Organised by Rethinking Sexology project, University of Exeter
Date: 13th & 14th February 2017
Location: Mercure Southgate, Exeter (full address here)
The first Rethinking Sexology conference examines dynamics of interdisciplinary exchange and collaboration from a historical perspective. It asks what can be gained by exploring moments, sites and traditions of dialogue across disciplines, fields of knowledge and forms of expertise in the past. One area of interest is late nineteenth- and early twentieth-century sexual science: Western European sexual scientists, including those with medical training, articulated an inclusive vision for sexual science that involved diverse fields like anthropology, biology, history, literature, psychology, sociology and zoology. The conference also aims to move beyond sexual science to consider alternative perspectives on how boundaries between areas of knowledge and expertise have been constituted, crossed and contested across history and to understand shifting definitions of terms like ‘science’ or ‘discipline’. Most importantly, the conference will offer an opportunity for dialogue between scholars situated within and across (or outside of) a variety of disciplines and fields.

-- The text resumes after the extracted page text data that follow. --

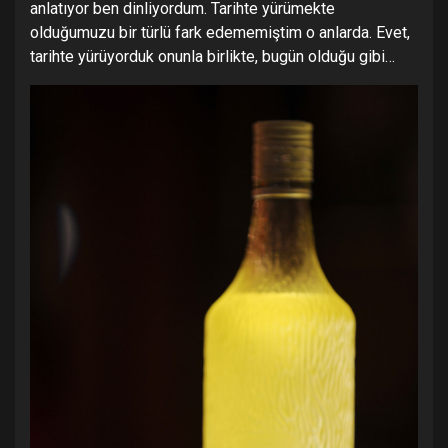
anlatıyor ben dinliyordum. Tarihte yürümekte
olduğumuzu bir türlü fark edememiştim o anlarda. Evet,
tarihte yürüyorduk onunla birlikte, bugün olduğu gibi…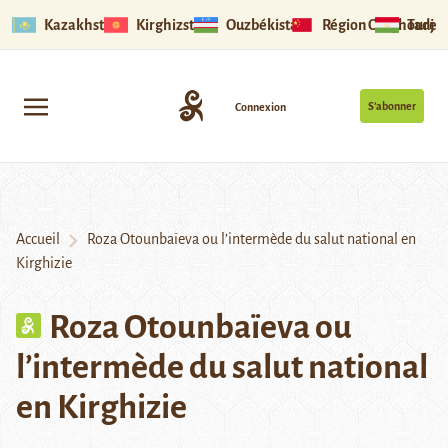
Kazakhstan
Kirghizstan
Ouzbékistan
Région Ouïghoure
Tadjik
S’abonner
Connexion
Accueil
Roza Otounbaïeva ou l’intermède du salut national en
Kirghizie
Roza Otounbaïeva ou
l’intermède du salut national
en Kirghizie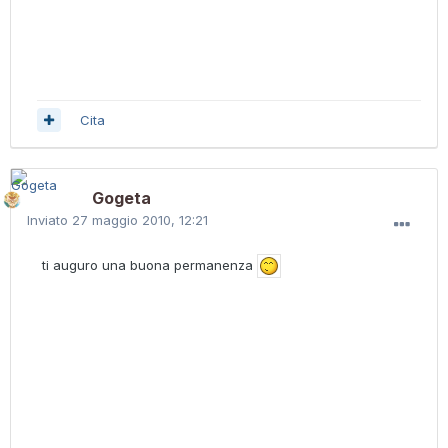
Cita
Gogeta
Inviato
27 maggio 2010, 12:21
ti auguro una buona permanenza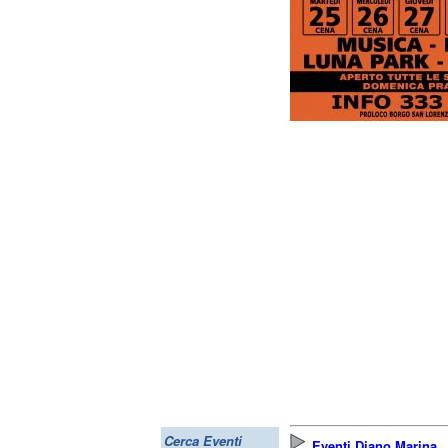
Cerca Eventi
Eventi Diano Marina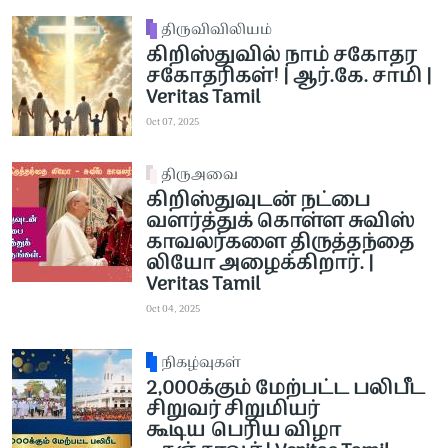
திருவிவிலியம்
கிறிஸ்துவில் நாம் சகோதர
சகோதரிகள்! | ஆர்.கே. சாமி |
Veritas Tamil
Oct 07, 2025
திருஅவை
கிறிஸ்துவுடன் நட்பை
வளர்த்துக் கொள்ள சுவிஸ்
காவலர்களை திருத்தந்தை
லியோ அழைக்கிறார். |
Veritas Tamil
Oct 04, 2025
நிகழ்வுகள்
2,000க்கும் மேற்பட்ட பலிபீட
சிறுவர் சிறுமியர்
கூடிய பெரிய விழா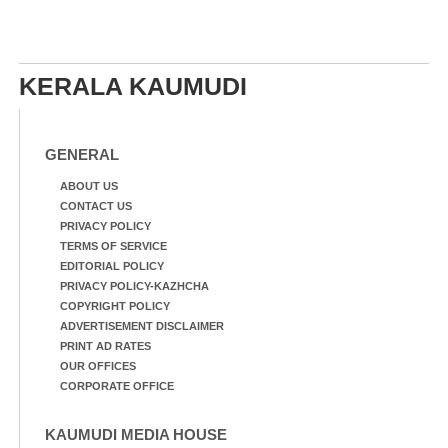
KERALA KAUMUDI
GENERAL
ABOUT US
CONTACT US
PRIVACY POLICY
TERMS OF SERVICE
EDITORIAL POLICY
PRIVACY POLICY-KAZHCHA
COPYRIGHT POLICY
ADVERTISEMENT DISCLAIMER
PRINT AD RATES
OUR OFFICES
CORPORATE OFFICE
KAUMUDI MEDIA HOUSE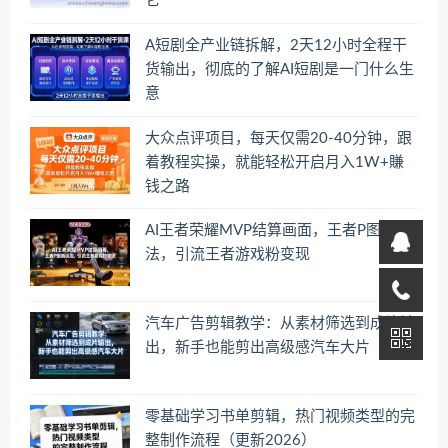
它
A短剧全产业链拆解，2天12小时全程干
货输出，彻底的了解AI短剧是一门什么生
意
大众点评项目，每天仅需20-40分钟，跟
着教程实操，就能轻松开启月入1W+賺
钱之路
AI王者荣耀MVP结算画面，王者P图新玩
法，引流王者游戏粉变现
汽车广告剪辑教学：从素材筛选到成片输
出，新手也能剪出高级感汽车大片
零基础学习书单剪辑，热门视频类型的完
整制作流程（更新2026）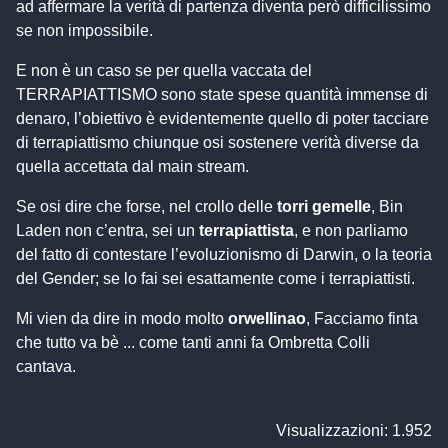
ad affermare la verità di partenza diventa però difficilissimo
se non impossibile.
E non è un caso se per quella vaccata del
TERRAPIATTISMO sono state spese quantità immense di
denaro, l’obiettivo è evidentemente quello di poter tacciare
di terrapiattismo chiunque osi sostenere verità diverse da
quella accettata dal main stream.
Se osi dire che forse, nel crollo delle
torri gemelle
, Bin
Laden non c’entra, sei un
terrapiattista
, e non parliamo
del fatto di contestare l’evoluzionismo di Darwin, o la teoria
del Gender; se lo fai sei esattamente come i terrapiattisti.
Mi vien da dire in modo molto
orwellinao
, Facciamo finta
che tutto va bè ... come tanti anni fa Ombretta Colli
cantava.
Visualizzazioni: 1.952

Questions we hope to be able to address include, but are not limited to:
- How has exchange across disciplines, fields and areas of knowledge changed and shifted across e.g. cultural, historical, linguistic and national borders? How does this relate to changing definitions and understandings of ‘science’?
- What methodologies can we use to understand exchange and collaboration across disciplines and fields in the past and present?
- What are the benefits and challenges of writing ‘disciplinary’ histories?
- Can historical perspectives on exchange and dialogue in the past inform collaborative working practices today? How?
- What can we learn about our own disciplinary mindsets and methodologies by studying their emergence and intersection with other disciplines and fields in the past?
This conference is part of the Wellcome Trust-funded Rethinking Sexology project at the University of Exeter.